Start of Block

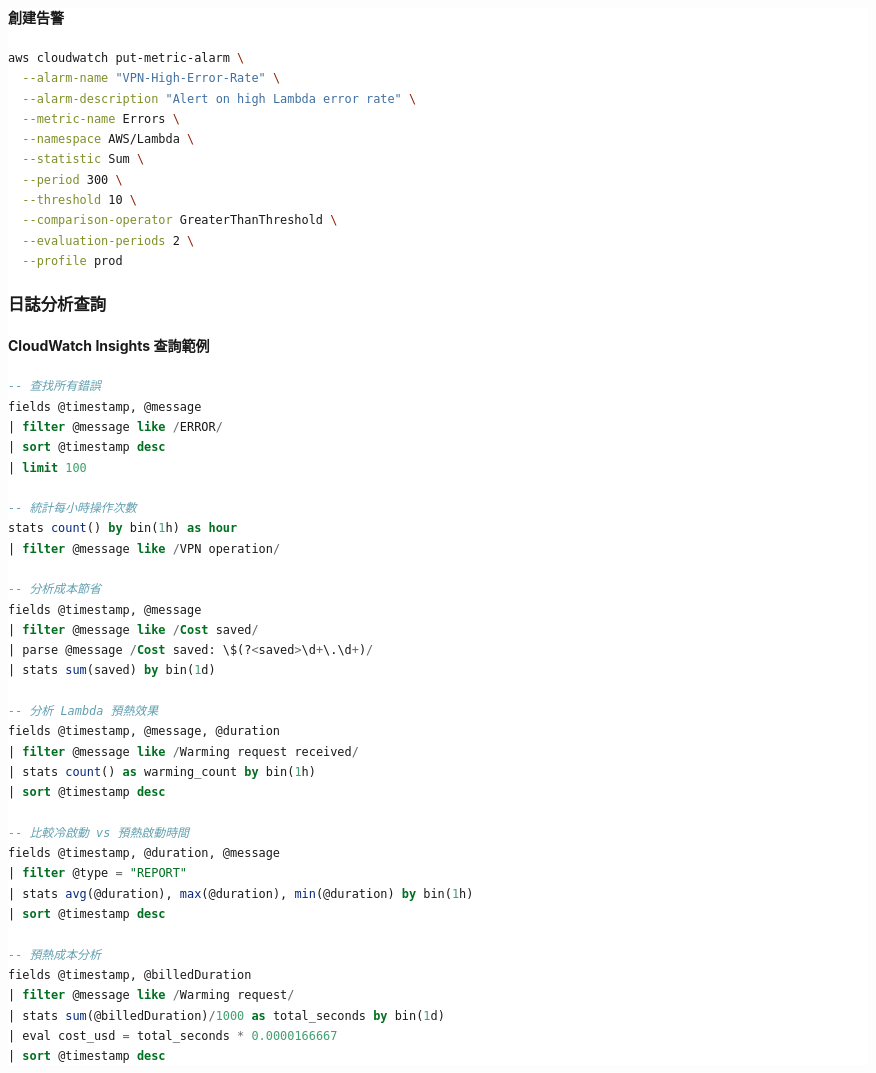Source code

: #### 創建告警
```bash
aws cloudwatch put-metric-alarm \
  --alarm-name "VPN-High-Error-Rate" \
  --alarm-description "Alert on high Lambda error rate" \
  --metric-name Errors \
  --namespace AWS/Lambda \
  --statistic Sum \
  --period 300 \
  --threshold 10 \
  --comparison-operator GreaterThanThreshold \
  --evaluation-periods 2 \
  --profile prod
```

### 日誌分析查詢

#### CloudWatch Insights 查詢範例

```sql
-- 查找所有錯誤
fields @timestamp, @message
| filter @message like /ERROR/
| sort @timestamp desc
| limit 100

-- 統計每小時操作次數
stats count() by bin(1h) as hour
| filter @message like /VPN operation/

-- 分析成本節省
fields @timestamp, @message
| filter @message like /Cost saved/
| parse @message /Cost saved: \$(?<saved>\d+\.\d+)/
| stats sum(saved) by bin(1d)

-- 分析 Lambda 預熱效果
fields @timestamp, @message, @duration
| filter @message like /Warming request received/
| stats count() as warming_count by bin(1h)
| sort @timestamp desc

-- 比較冷啟動 vs 預熱啟動時間
fields @timestamp, @duration, @message
| filter @type = "REPORT"
| stats avg(@duration), max(@duration), min(@duration) by bin(1h)
| sort @timestamp desc

-- 預熱成本分析
fields @timestamp, @billedDuration
| filter @message like /Warming request/
| stats sum(@billedDuration)/1000 as total_seconds by bin(1d)
| eval cost_usd = total_seconds * 0.0000166667
| sort @timestamp desc
```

End of Block

Prompt
All of the records need repeating exactly, except for the pictures.

The answer
Source code

: #### 創建告警
```bash
aws cloudwatch put-metric-alarm \
  --alarm-name "VPN-High-Error-Rate" \
  --alarm-description "Alert on high Lambda error rate" \
  --metric-name Errors \
  --namespace AWS/Lambda \
  --statistic Sum \
  --period 300 \
  --threshold 10 \
  --comparison-operator GreaterThanThreshold \
  --evaluation-periods 2 \
  --profile prod
```

### 日誌分析查詢

#### CloudWatch Insights 查詢範例

```sql
-- 查找所有錯誤
fields @timestamp, @message
| filter @message like /ERROR/
| sort @timestamp desc
| limit 100

-- 統計每小時操作次數
stats count() by bin(1h) as hour
| filter @message like /VPN operation/

-- 分析成本節省
fields @timestamp, @message
| filter @message like /Cost saved/
| parse @message /Cost saved: \$(?<saved>\d+\.\d+)/
| stats sum(saved) by bin(1d)

-- 分析 Lambda 預熱效果
fields @timestamp, @message, @duration
| filter @message like /Warming request received/
| stats count() as warming_count by bin(1h)
| sort @timestamp desc

-- 比較冷啟動 vs 預熱啟動時間
fields @timestamp, @duration, @message
| filter @type = "REPORT"
| stats avg(@duration), max(@duration), min(@duration) by bin(1h)
| sort @timestamp desc

-- 預熱成本分析
fields @timestamp, @billedDuration
| filter @message like /Warming request/
| stats sum(@billedDuration)/1000 as total_seconds by bin(1d)
| eval cost_usd = total_seconds * 0.0000166667
| sort @timestamp desc
```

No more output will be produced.